LP executor states reflect the position lifecycle: - NOT_ACTIVE: Initial state before position opened - OPENING: Transaction submitted to add liquidity - IN_RANGE: Position active, price within range - OUT_OF_RANGE: Price moved outside position range (may trigger rebalance) - CLOSING: Transaction submitted to remove liquidity - COMPLETE: Position fully closed


Implementation Notes

  1. Snapshot on close: Position data is captured at executor completion, not tracked in real-time. The held_position_orders array is populated when the executor terminates with keep_position=True.

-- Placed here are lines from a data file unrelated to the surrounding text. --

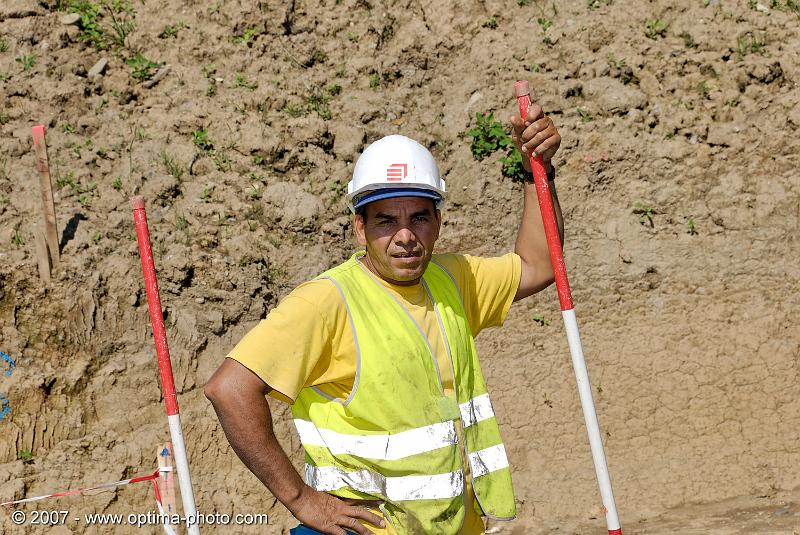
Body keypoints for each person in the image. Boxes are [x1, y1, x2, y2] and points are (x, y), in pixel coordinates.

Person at [204, 94, 564, 535]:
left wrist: (535, 171)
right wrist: (300, 499)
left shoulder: (453, 280)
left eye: (419, 217)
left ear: (438, 221)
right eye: (385, 221)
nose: (406, 236)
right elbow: (230, 388)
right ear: (360, 227)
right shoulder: (327, 302)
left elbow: (539, 266)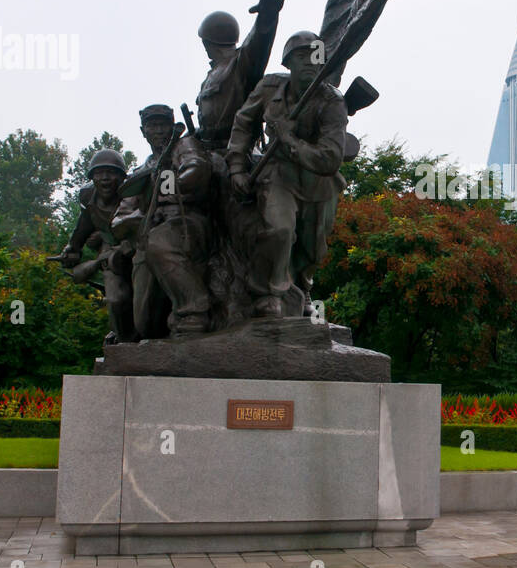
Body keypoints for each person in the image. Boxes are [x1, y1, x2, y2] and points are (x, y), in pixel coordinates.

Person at [226, 31, 347, 318]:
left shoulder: (332, 102)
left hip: (318, 182)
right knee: (279, 230)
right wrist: (236, 167)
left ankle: (303, 286)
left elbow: (330, 159)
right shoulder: (270, 87)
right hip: (277, 173)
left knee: (313, 248)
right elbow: (243, 123)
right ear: (288, 62)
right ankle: (271, 293)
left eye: (315, 56)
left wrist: (290, 140)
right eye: (301, 56)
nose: (309, 62)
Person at [113, 104, 214, 337]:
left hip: (186, 221)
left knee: (159, 242)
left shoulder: (183, 146)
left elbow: (196, 167)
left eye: (163, 125)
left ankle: (194, 311)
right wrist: (133, 221)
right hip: (146, 234)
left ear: (172, 126)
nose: (158, 130)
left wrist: (178, 183)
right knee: (144, 325)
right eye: (152, 125)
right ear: (143, 131)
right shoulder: (140, 172)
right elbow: (120, 219)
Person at [53, 148, 135, 343]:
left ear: (122, 177)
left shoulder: (132, 195)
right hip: (110, 253)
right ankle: (124, 339)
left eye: (111, 173)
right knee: (116, 300)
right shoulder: (89, 198)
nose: (105, 178)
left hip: (135, 248)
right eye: (99, 173)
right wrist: (72, 248)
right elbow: (83, 226)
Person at [194, 0, 285, 149]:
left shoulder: (239, 64)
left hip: (238, 149)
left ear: (205, 43)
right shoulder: (210, 76)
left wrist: (267, 17)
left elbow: (257, 45)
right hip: (207, 149)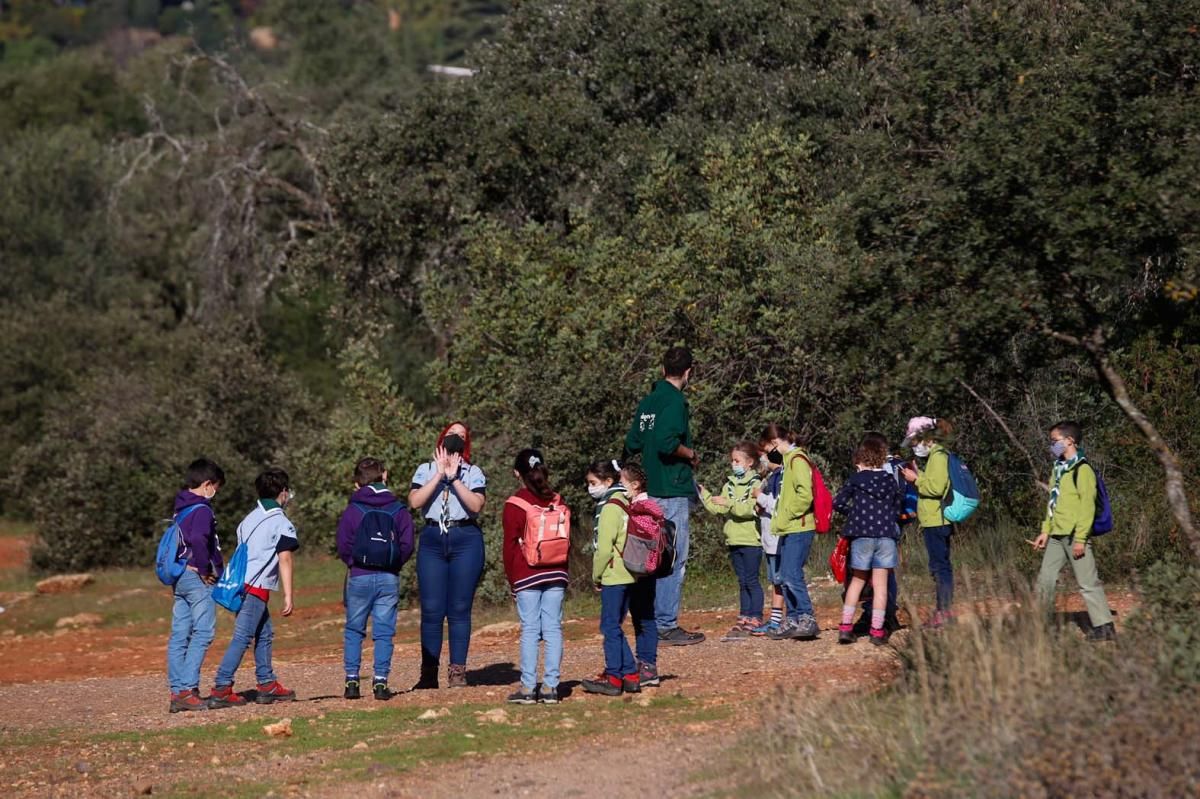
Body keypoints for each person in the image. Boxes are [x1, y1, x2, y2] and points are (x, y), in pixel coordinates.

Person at [624, 346, 705, 646]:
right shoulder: (675, 401)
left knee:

  2. LP position snapshot: LP executors store a single snapshot with both initial amounts (executed_amount_base/quote) and current drifted amounts (current_amount_base/quote). This enables accurate P&L calculation: add_value from initial amounts, current_value from drifted amounts.

  3. No ongoing fee tracking: Neither perp funding rates nor LP fee earnings are tracked continuously in positions_held. Fees are captured at position close.

  4. Gateway validation: Swap and LP executors skip connector validation when GATEWAY_CONNECTORS is empty (API context), deferring validation to Gateway at execution time.

  5. Deduplication by position type:

  6. Spot/Perp: Uses client_order_id to prevent duplicate aggregation
  7. LP positions: Uses position_address (on-chain position NFT) as the deduplication key

  8. LP detection by flag:

  9. lp_position: false (default) → Standard BUY/SELL P&L calculation
  10. lp_position: true → LP-specific two-token P&L calculation

Summary

Concept Definition
Position Agent's exposure to a market, keyed by (connector_name, trading_pair)
Position Hold Set of all positions for an agent (virtual portfolio)
PositionHold Unified accounting class for all position types (spot, perp, LP)
Executor Trading operation that creates/modifies positions
Breakeven Volume-weighted average entry price
Unrealized P&L Mark-to-market value of open positions
Realized P&L Locked-in P&L from matched buys/sells
keep_position Whether executor adds to Position Hold or closes out
lp_position flag Triggers LP-specific two-token P&L calculation in PositionHold

The framework ensures consistent accounting across spot, perp, and LP positions, with clear flow from executor activity to position state to P&L measurement. PositionHold handles all position types—LP positions are detected via the lp_position flag and use two-token P&L calculation (current_value - add_value + fees).